MSNBC's Martin Bashir Resigns Over Sarah Palin Slavery Comments
I’m no public relations expert, but I do have some free advice for both politicians and pundits: Stop comparing things to slavery, unless the thing you’re referencing is, literally, slavery. Okay? Sure, be honest in criticizing the people and policies you don’t like, but leave out the slavery references. It’s rarely necessary to illustrate your point, it never makes you look very dignified, and sometimes, as MSNBC’s Martin Bashir has learned, it can cost you your job.
Bashir announced Wednesday that he’s resigning from the network, citing the negative response to his on-air recommendation, made two weeks earlier, that Sarah Palin should be treated the way slaveowners treated their victims in the 18th century. Specifically, Bashir said that Palin should be flogged, have salt and lime juice poured into her wounds, and then be forced to eat shit. He said that she should be forced to undergo such a punishment because — wait for it — she inappropriately referenced slavery while making a political point days earlier.
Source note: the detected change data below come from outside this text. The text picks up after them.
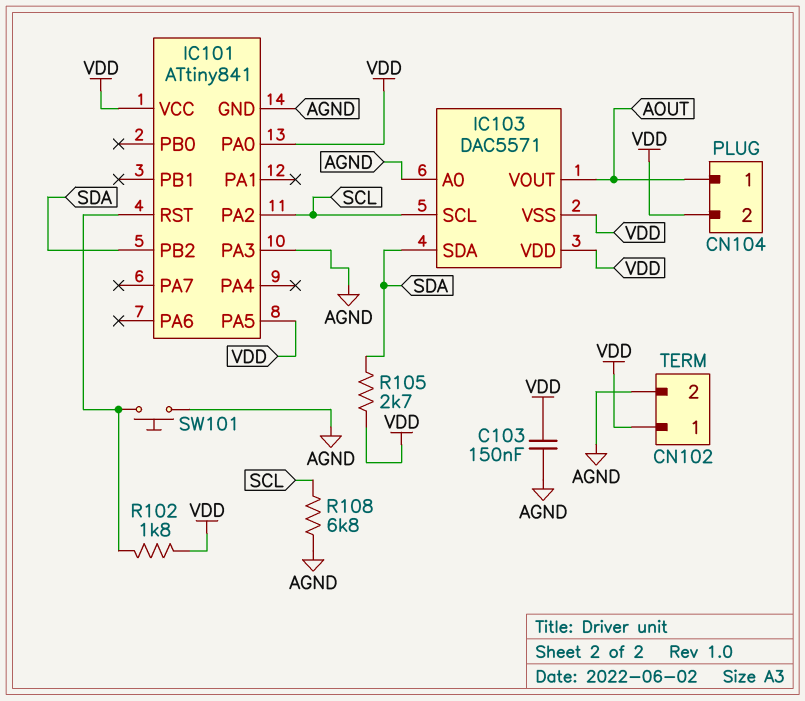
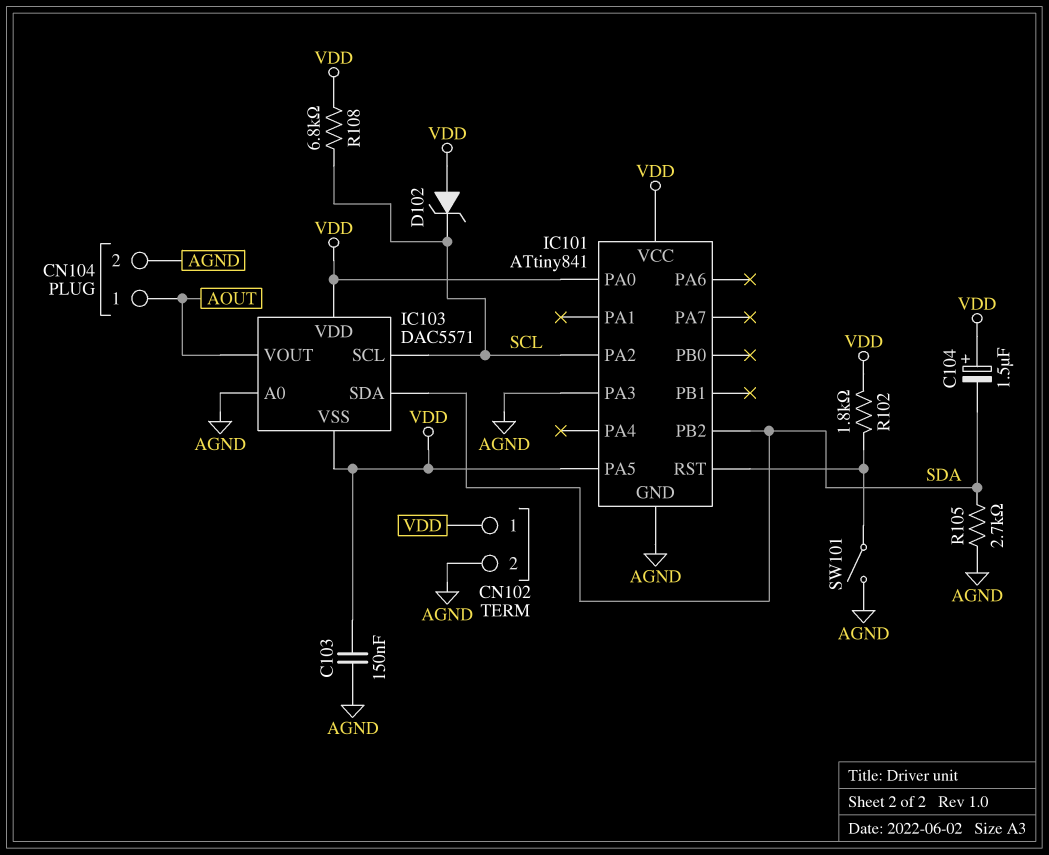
C104: none -> 1.5uF (plus VDD, minus SDA)
CN104 pin 2: VDD -> AGND
D102: none -> zener (A VDD, K SCL)
R105: 2.7k (SDA, VDD) -> 2.7k (AGND, SDA)
R108: 6.8k (AGND, SCL) -> 6.8k (SCL, VDD)
SW101: button (AGND, IC101/RST) -> switch (AGND, IC101/RST)

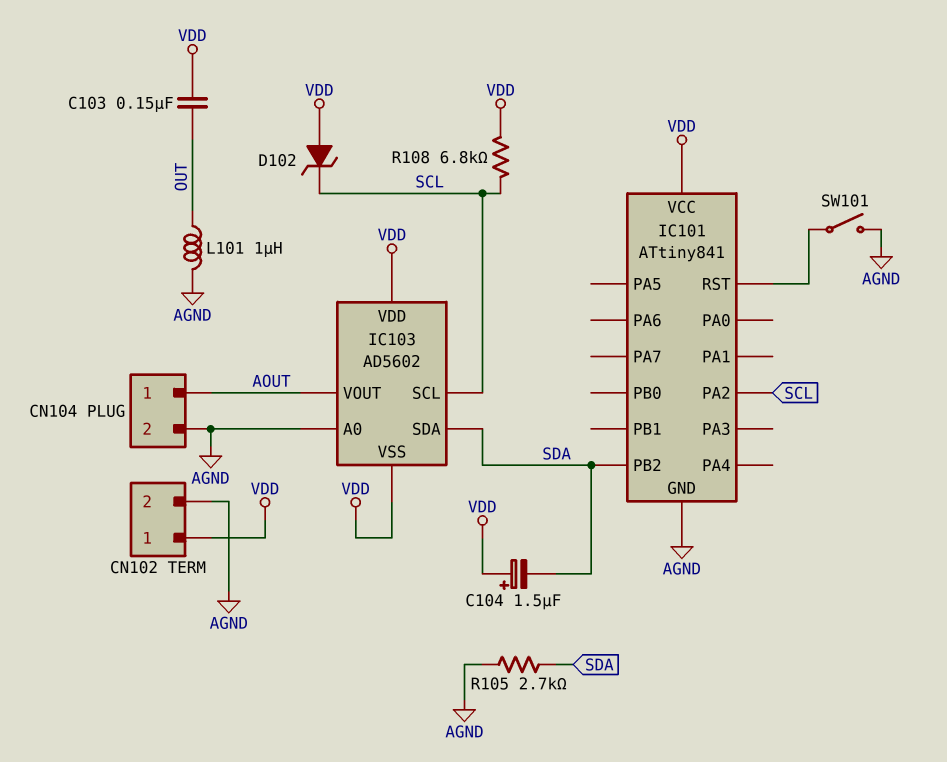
C103: 150nF (AGND, VDD) -> 150nF (OUT, VDD)
IC101 pin PA0: VDD -> none
IC101 pin PA3: AGND -> none
IC101 pin PA5: VDD -> none
IC103: DAC5571 -> AD5602
L101: none -> 1uH (AGND, OUT)
R102: 1.8k (IC101/RST, VDD) -> none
Here’s what Palin originally said:
And here’s Bashir’s unfortunate response:
One of the most comprehensive first-person accounts of slavery comes from the personal diary of a man called Thomas Thistlewood, who kept copious notes for 39 years. Thistlewood was the son of a tenant farmer, who arrived on the island of Jamaica in April 1750, and assumed the position of overseer at a major plantation ... In 1756, he records that a slave named Darby ‘catched eating kanes had him well flogged and pickled, then made Hector, another slave, s-h-i-t in his mouth.’”
This became known as ‘Darby’s Dose,’ a punishment invented by Thistlewood that spoke only of inhumanity ... When Mrs. Palin invokes slavery, she doesn’t just prove her rank ignorance. She confirms if anyone truly qualified for a dose of discipline from Thomas Thistlewood, she would be the outstanding candidate.
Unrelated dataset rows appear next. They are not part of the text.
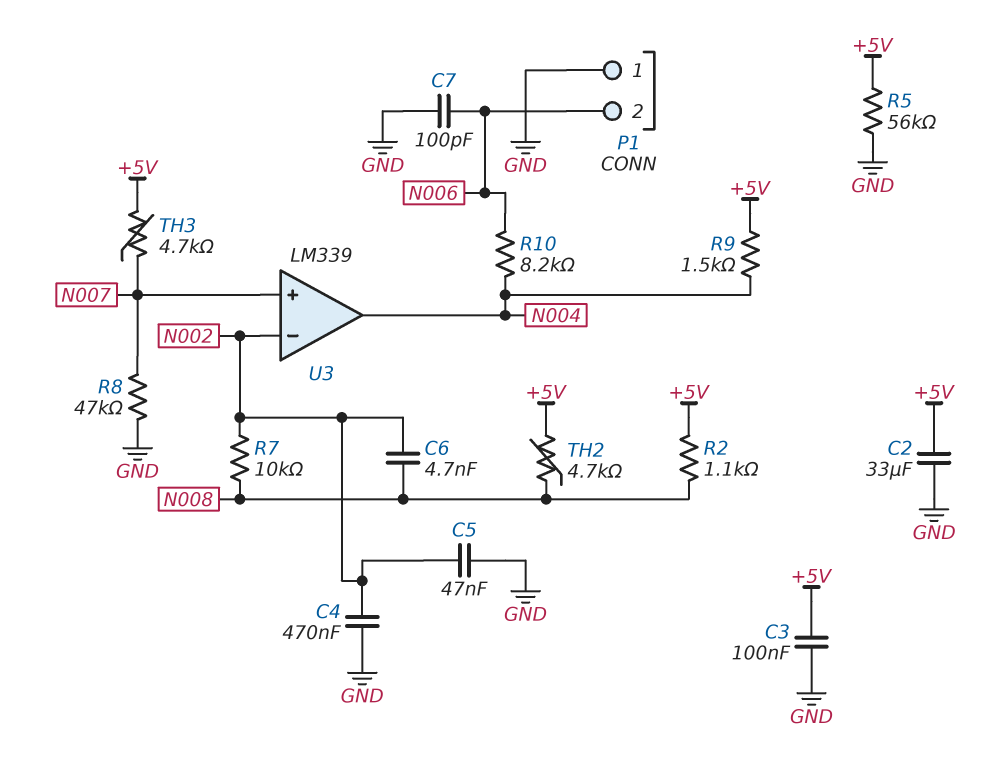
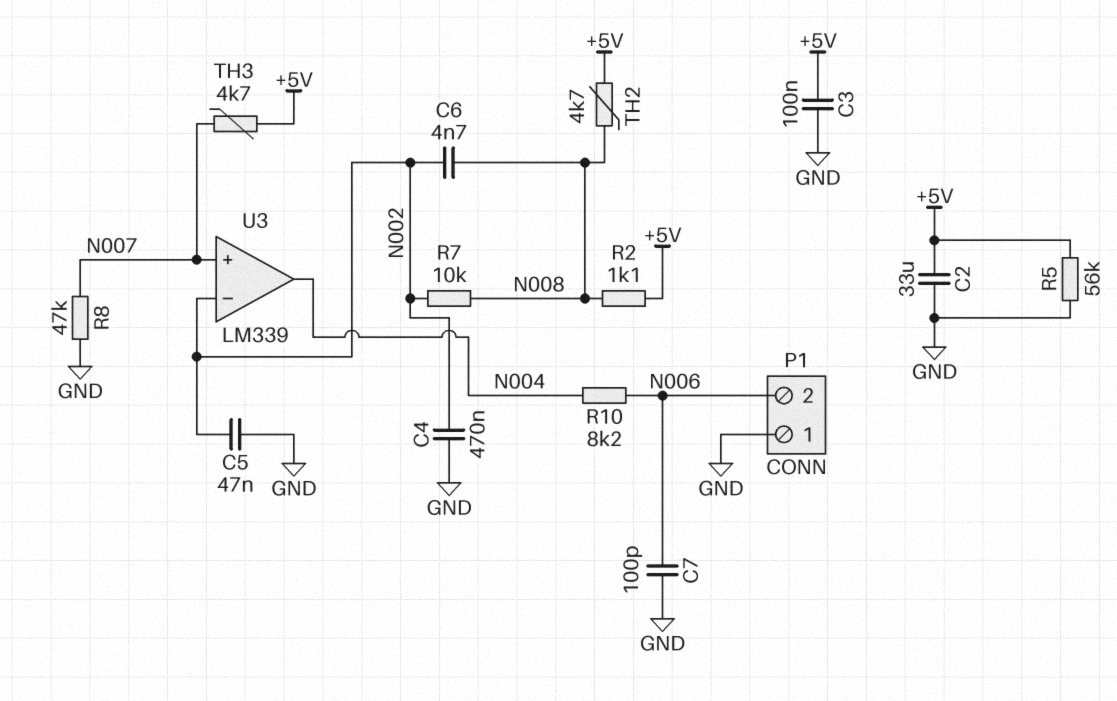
R9: 1.5k (+5V, N004) -> none

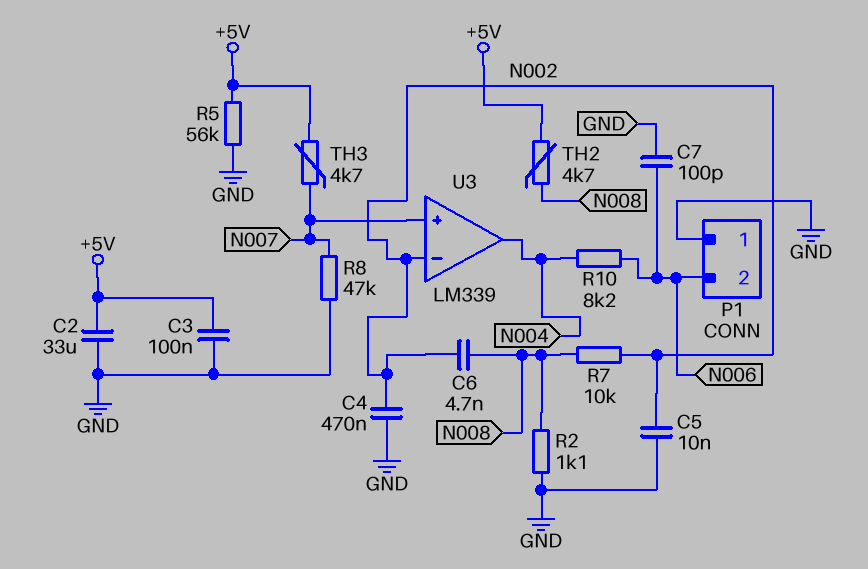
C5: 47nF (GND, N002) -> 10nF (GND, N002)
R2: 1.1k (+5V, N008) -> 1.1k (GND, N008)

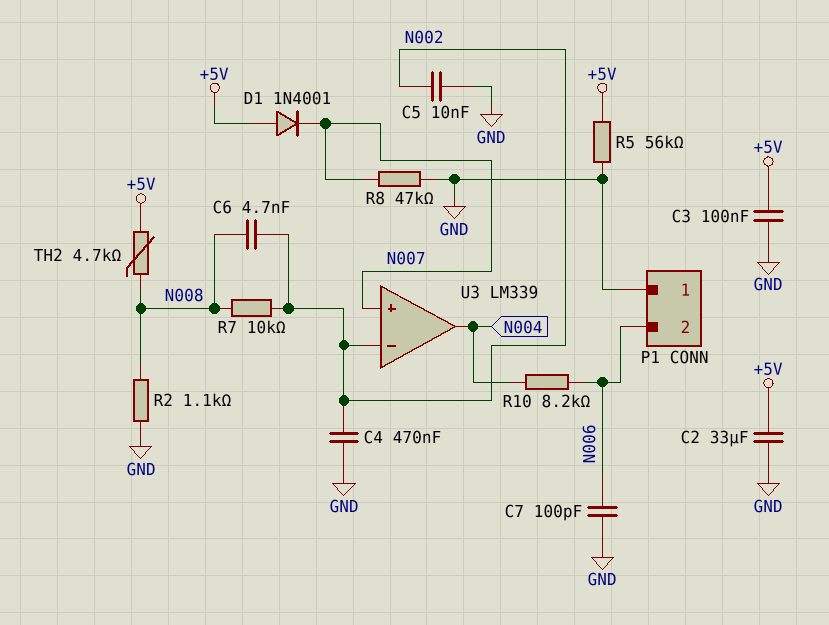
D1: none -> diode 1N4001 (A +5V, K N007)
TH3: 4.7k (+5V, N007) -> none

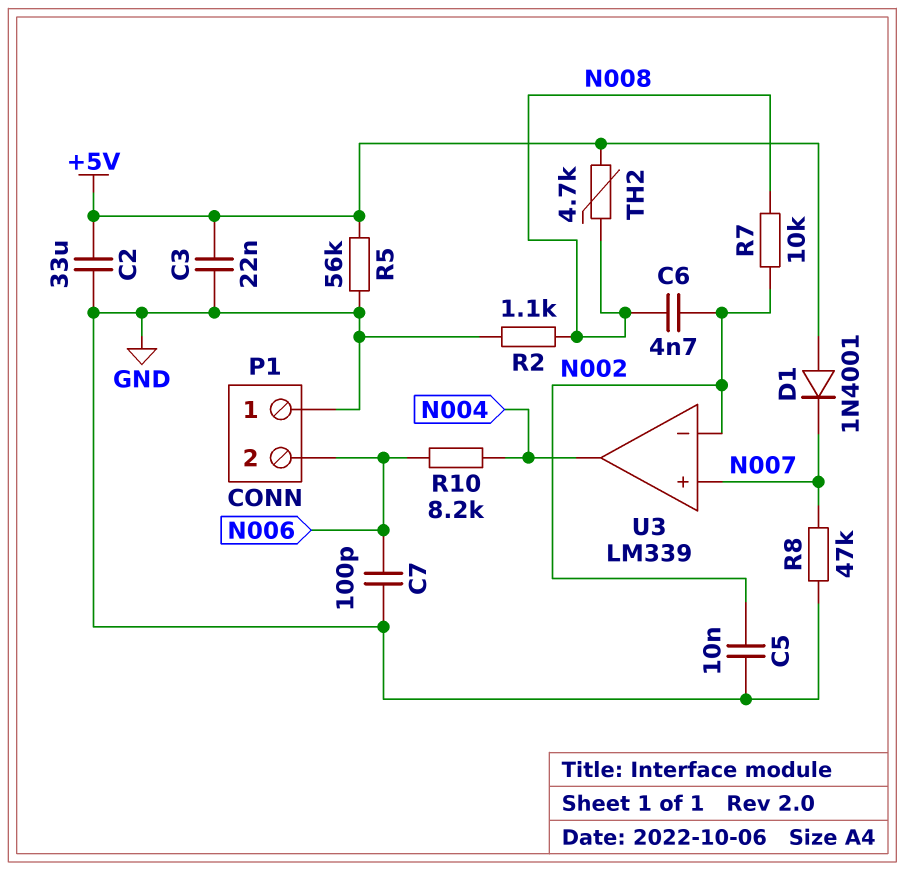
C3: 100nF (+5V, GND) -> 22nF (+5V, GND)
C4: 470nF (GND, N002) -> none

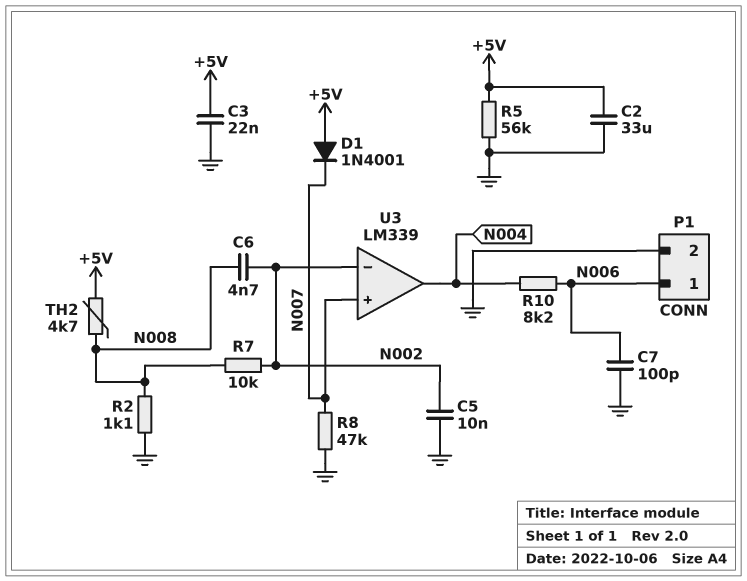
P1 pin 1: GND -> N006
P1 pin 2: N006 -> GND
Bashir apologized shortly thereafter, but it apparently was too late. Bashir tendered his resignation today, and MSNBC President Phil Griffin accepted it.
“I deeply regret what was said, will endeavor to work hard at making constructive contributions in the future and will always have a deep appreciation for our viewers – who are the smartest, most compassionate and discerning of all television audiences,” Bashir said in a statement Wednesday. “I would also wish to express deepest gratitude to my immediate colleagues, and our contributors, all of whom have given so much of themselves to our broadcast.”
So, remember: Slavery references = bad. Even — and perhaps especially — if you’re condemning somebody else for making a slavery reference.